7. The São Paulo Producer DJ K – Radio Libertadora!

Sensory overload is the defining principle for the music of São Paulo producer Kaique Vieira, AKA DJ K. Coining his own genre of "bruxaria" (witchcraft), Vieira layers a tumult of sirens, explosive bass tones and shouted lyrics on top of the longstanding Brazilian genre of baile funk. This recreates the propulsive sound of favela street parties. On his follow-up release, Radio Libertadora!, Vieira escalates the ferocity, throwing in everything from driving techno rhythms to the sound of the Islamic call to prayer into his frantic bruxaria mix. The result is a especially frenetic and punishingly loud 40-minute listening experience. Submit to the assault and Vieira's brash productions become unexpectedly liberating.

6. Mohinder Kaur Bhamra – Punjabi Disco

Religious vocalist Mohinder Kaur Bhamra's record from 1982 of disco beats and traditional Punjabi tunes is a reissued gem. Recorded by her son, music producer Kuljit Bhamra, Punjabi Disco's ten tracks deliver an strikingly engaging fusion of the metallic sound of 1980s synthesisers and drum machines with her fluid classical Indian vocal technique. Drum machine patterns mimics the wavelike tones of the traditional drums, while synth lines replicates the traditional sound of the reed organ on tracks such as Pyar Mainu Kar. At other times, bossa nova rhythm comes to the fore on Soniya Mukh Tera, and Nainan Da Pyar De Gaya channels a fast-paced disco bass groove. It's a dancefloor fusion created over a decade before the global breakthrough of South Asian electronic music.
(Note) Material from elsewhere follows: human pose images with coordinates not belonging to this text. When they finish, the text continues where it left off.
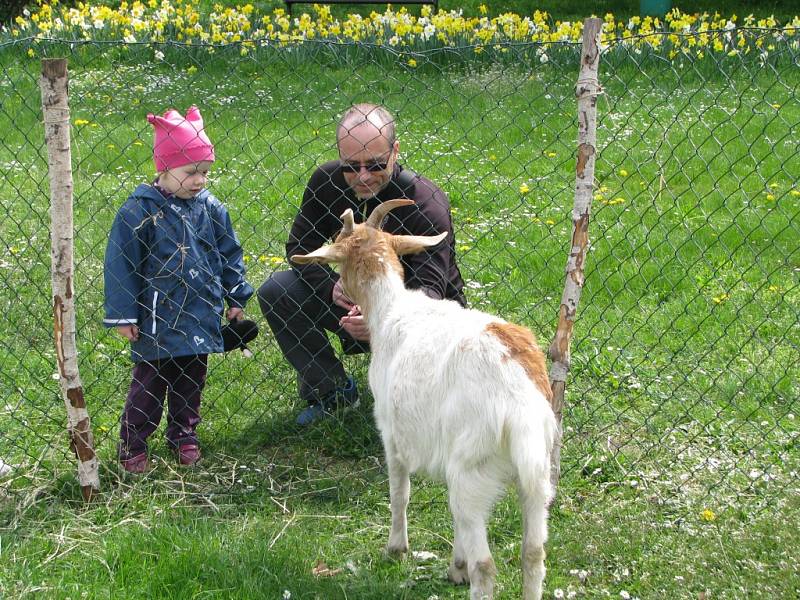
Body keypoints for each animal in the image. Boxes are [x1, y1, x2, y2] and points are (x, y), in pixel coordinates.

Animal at [292, 202, 556, 600]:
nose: (340, 290)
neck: (391, 309)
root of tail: (519, 404)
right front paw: (456, 566)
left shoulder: (390, 429)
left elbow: (400, 492)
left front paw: (396, 549)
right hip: (537, 475)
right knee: (533, 552)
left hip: (472, 469)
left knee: (486, 565)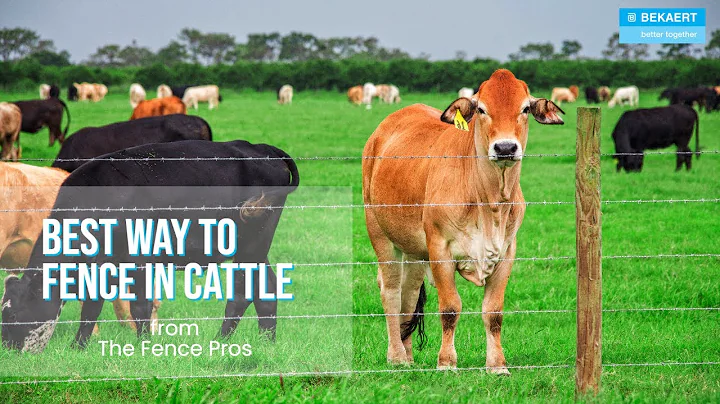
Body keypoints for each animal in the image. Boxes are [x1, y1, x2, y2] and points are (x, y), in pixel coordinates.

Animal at [2, 139, 300, 352]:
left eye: (14, 313)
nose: (9, 349)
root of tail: (260, 148)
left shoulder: (139, 259)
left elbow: (139, 307)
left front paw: (144, 345)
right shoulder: (102, 265)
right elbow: (92, 307)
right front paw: (78, 347)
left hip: (253, 244)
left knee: (241, 294)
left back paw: (222, 341)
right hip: (255, 247)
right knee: (265, 290)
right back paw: (265, 342)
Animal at [362, 69, 564, 373]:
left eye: (525, 109)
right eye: (481, 109)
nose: (505, 147)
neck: (490, 203)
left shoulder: (507, 252)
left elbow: (493, 312)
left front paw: (497, 365)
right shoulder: (440, 249)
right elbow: (450, 308)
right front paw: (447, 363)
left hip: (414, 251)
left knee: (409, 293)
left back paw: (408, 357)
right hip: (381, 236)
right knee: (391, 292)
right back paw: (396, 356)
Number Five: Enji – Resonance

Mongolian singer Enji's delicate fourth album, Sonor, develops her jazz-influenced sound to offer some of her most wide-ranging music yet. Departing from her training in traditional Mongolian "long song" singing, the record's eleven songs travel from the gentle Norah Jones-esque melodics of downtempo number Ulbar to the German spoken-word lyrics and trilling guitar lines of Unadag Dugui. The album also includes a lively, funk-inflected cover of the 80s Mongolian pop hit Eejiinhee Hairaar. Featuring a live band rather than her standard setup of guitar and bass, Sonor's sound manages to stay personal, inviting the listener into the warm acoustics of her singular voice.
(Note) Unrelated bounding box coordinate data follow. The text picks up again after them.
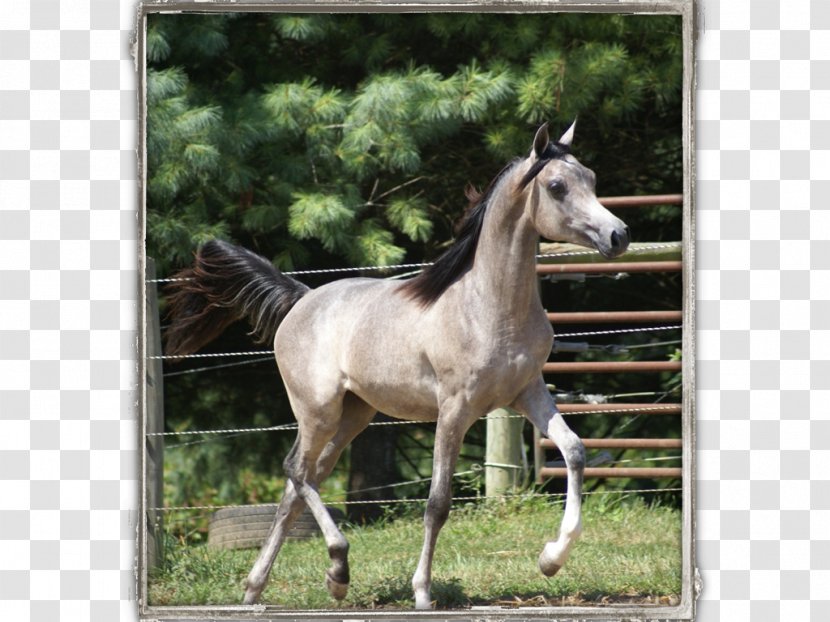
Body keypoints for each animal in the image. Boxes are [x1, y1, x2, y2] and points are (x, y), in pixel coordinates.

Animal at [162, 122, 632, 608]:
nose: (619, 235)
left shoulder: (528, 392)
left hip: (354, 414)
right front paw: (422, 591)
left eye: (592, 178)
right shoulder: (455, 409)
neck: (488, 306)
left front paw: (551, 559)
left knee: (301, 483)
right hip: (317, 410)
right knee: (296, 471)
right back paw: (336, 568)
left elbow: (574, 451)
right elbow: (438, 502)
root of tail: (302, 297)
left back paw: (262, 587)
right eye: (557, 186)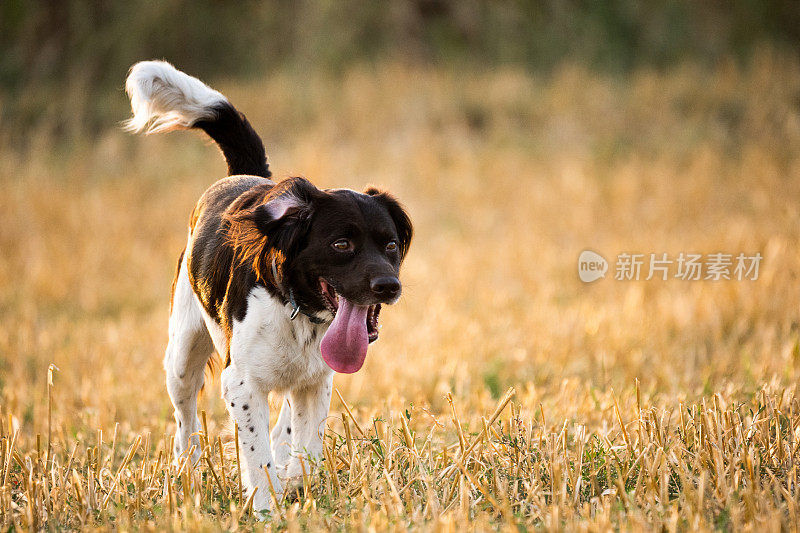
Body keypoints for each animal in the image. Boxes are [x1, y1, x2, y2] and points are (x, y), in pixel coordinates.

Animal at [126, 60, 412, 512]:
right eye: (341, 244)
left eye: (391, 245)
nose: (388, 285)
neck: (297, 310)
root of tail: (243, 175)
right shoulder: (240, 382)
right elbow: (255, 454)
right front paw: (265, 508)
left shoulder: (317, 381)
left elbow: (306, 445)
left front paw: (296, 484)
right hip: (182, 355)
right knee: (186, 422)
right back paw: (186, 474)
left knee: (282, 426)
Number Four: Derya Yıldırım and Her Band – Yarın Yoksa

Channeling the 60s heritage of Anatolian rock established by groups such as Moğollar, Turkish-born, Germany-based singer Derya Yıldırım's new album with her band Grup Şimşek blends the distinctive buzz of the electrified saz with dreamy Mellotron and classic soul melodies. It's a retro-70s aesthetic anchored in Yıldırım's powerful falsetto and shaped by producer Leon Michels' warm, tape-saturated aesthetic. Yet, on Turkish standards such as the folk tune Hop Bico and 60s classic Ceylan, the group finds lively new territory. They create slinking, slow-burning grooves and soaring vocals that impart a new, quirky spin to the Anatolian psychedelic style.
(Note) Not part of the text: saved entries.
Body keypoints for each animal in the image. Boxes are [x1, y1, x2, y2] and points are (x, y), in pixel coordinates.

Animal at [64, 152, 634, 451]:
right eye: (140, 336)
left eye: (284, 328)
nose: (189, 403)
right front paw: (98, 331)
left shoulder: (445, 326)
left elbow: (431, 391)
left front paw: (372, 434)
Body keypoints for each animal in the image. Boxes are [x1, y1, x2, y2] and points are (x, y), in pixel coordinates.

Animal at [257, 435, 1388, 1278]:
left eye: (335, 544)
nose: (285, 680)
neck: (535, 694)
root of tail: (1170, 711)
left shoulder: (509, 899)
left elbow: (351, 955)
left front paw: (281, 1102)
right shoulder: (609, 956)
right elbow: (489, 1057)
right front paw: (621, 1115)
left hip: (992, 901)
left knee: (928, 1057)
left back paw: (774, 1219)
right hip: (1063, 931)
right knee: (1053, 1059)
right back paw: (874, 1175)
3. The Colombian Artist Lido Pimienta – The Beauty

Catholic requiem mass music, Czech harpsichord folksong and orchestral strings all come together on Colombian-born singer Lido Pimienta's remarkable latest work. Orchestrating music for the sixty-member Medellín Philharmonic Orchestra, Pimienta and producer Owen Pallett traverse a vast range including the Gregorian chants of opener Overturn (Obertura de la Luz Eterna) to the dramatic counterpoint melodies of Aún Te Quiero and the rhythmic reggaeton-inspired beats of the woodwind-heavy El Dembow del Tiempo. Ultimately, it is Pim

Sherry Roth
Sherry Roth

Energy economist with over a decade of experience in market analysis and sustainable power solutions.